Freya’s lucky number was 13.
Christian missionaries trying to convert the Norse heathens spread the concept of Friday the 13th being unlucky to turn people from the old ways
Wait what? Buchstaben = Buchenstab? Never knew that one.
In English, the words for many animals (chicken, cow, sheep, deer, pig) are derived from proto-germanic, while the word for their meat (poultry, beef, mutton, venison, pork) is French derived.
Bonus: A good chunk of river names are just “River” in the local language. So many River Rivers from newcomers adopting the river names, not knowing it just means “river”
The reason for the difference is from the Norman invasion when the nobility were French. So they referred to the food only not the animal in their own tongue.
The kicker is that the peasants spoke the old proto-germanic language, and the nobles spoke the shiny new French derivation. So peasants raised the beasts and the nobles ate the beasts.
I just want to add that a great much of English is German and French.
For example “question” is Germanic rooted while “interrogate” is French.
If I were to be pedantic, I don’t know if it’s correct to say that much of English is German as such. Modern standard German/Hochdeutsch and English have a common ancestor but that split was a very long time ago now. You could say that the grammar is better preserved in German but you could say the same about Dutch, or English‘s closest living sibling - Frisian. „German“ has gone through a great many changes from Proto-Germanic, and still, there’s a mess of different dialects/languages from different family branches in one modern state.
There’s probably a similar argument about the French influence (Norman wasn’t French per se but a closely related Romance language) but I don’t know enough about that.

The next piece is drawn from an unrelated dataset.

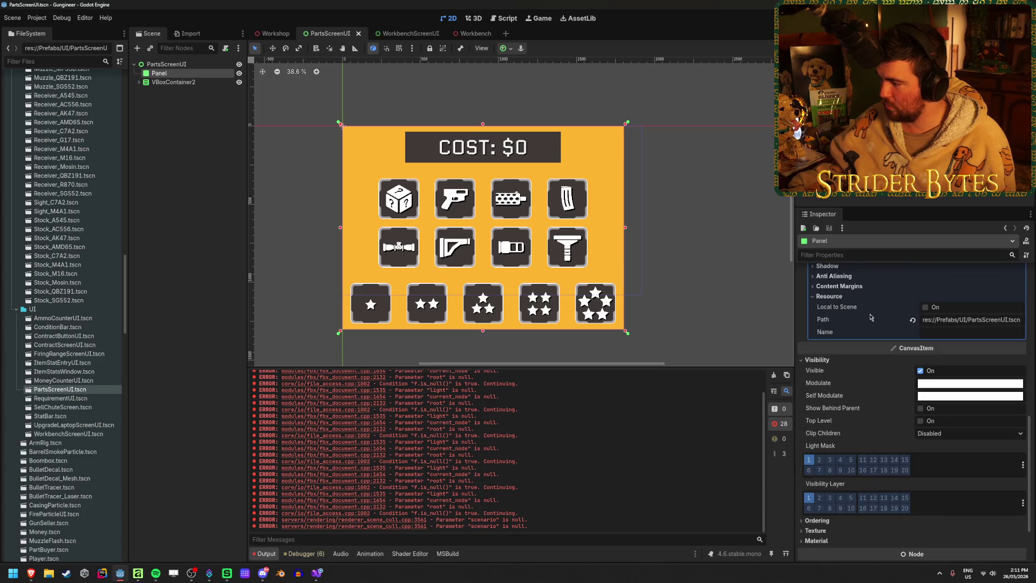
scroll(869, 317, up, 4)
scroll(869, 317, down, 7)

Not pedantic as much as informing! Thanks homie.
The abbreviation ‘lbs’ for ‘pounds’ comes from the Roman ‘libre pondo’ meaning ‘a pound by weight’.

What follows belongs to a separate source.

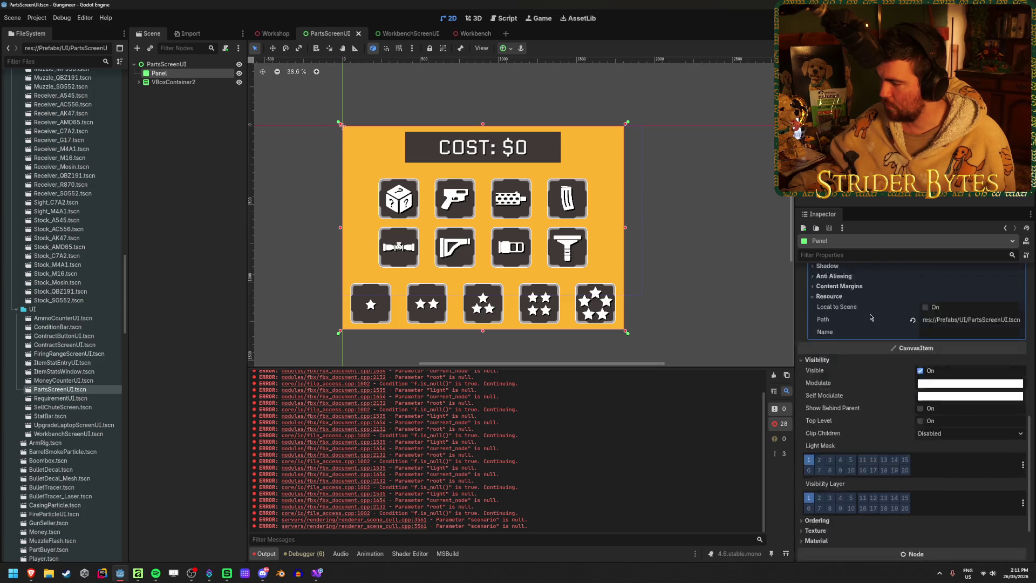
click(846, 469)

This is also the reason the symbol for Libra in the zodiac is scales (Libra is the only sign represented by an inanimate object).
I just learnt this today, and I can’t believe I never noticed before now that ‘lbs’ for ‘pounds’ is weird. I always just mentally glossed over it.

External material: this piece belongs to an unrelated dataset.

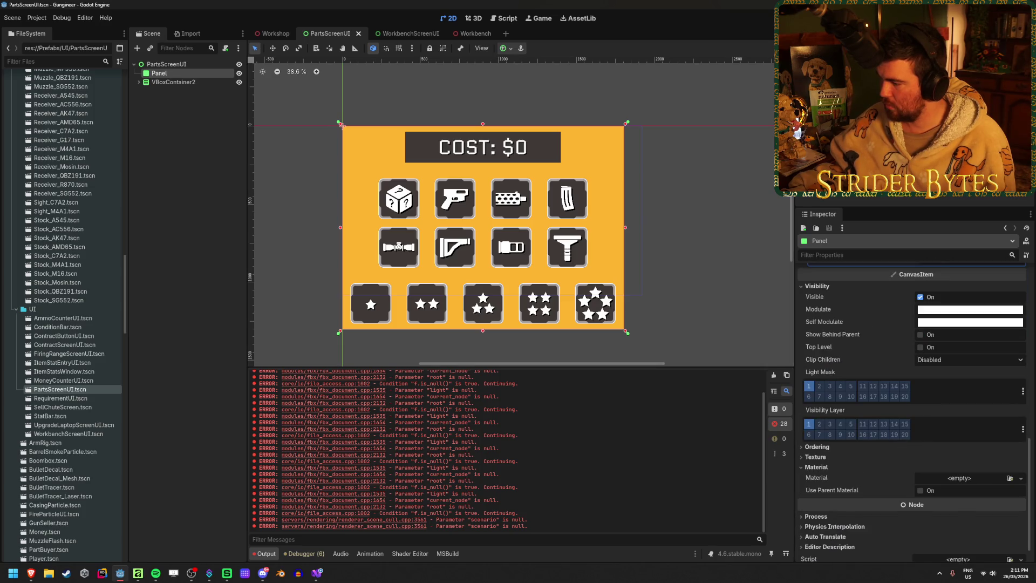
click(1020, 478)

This is also why the symbol for a British pound Sterling is a stylised “L”.
Edit: the currency was at one time backed by silver, so 1 GBP used to be = 1 lbs silver.
Similarly…Americans size wire carpentry nails as some number followed by a d. 16d nails are most common for nailing together two-by lumber as standard in structures, 8d are used for one-by lumber trim or plywood.
The d is pronounced ‘penny’. And like most of the stupid little stuff we do, it’s the Limeys’ fault.
Back when the UK had three moneys rather than two, they abbreviated pound as L (as above), shilling as S and, for some crumpet eating reason, pence as d. At some point in history, nails were sold in lots of 100, and different sizes at different prices. A box of large framing nails might cost 16 pence, a box of small tacks might cost 4 pence. The terminology has pretty much stuck to this day.
The d symbol for the English penny, comes from the Carolingian denarius, the smallest denomination in the currency of Frank King Charlemagne’s empire, which became the model currency for several European currencies. https://en.wikipedia.org/wiki/Penny
See? I knew there was some crumpet eating reason.
The Spanish word for pounds (as a unit of weight) is Libre … which also means freedom.
Now I’m wondering why Inches are called Pulgadas. And now I’m wondering why Inches are called Inches in English …
No, libra (the unit of mass), and libre (being free) have unrelated origins, afaik. Libra comes from scales, as in the Libra constellation, wheveas libre comes from liber, related to freedom (and not books (or “libro” in Spanish); that’s a different word), which apparently comes from even older languages, meaning “town” or “people”.
Ah OK, I’ve only ever heard it spoken! (And rarely, only when dealing with American service manuals)
An inch is about a thumb’s width and if I remember my guitar lesson correctly, isn’t pulgadas similar to the word for thumb?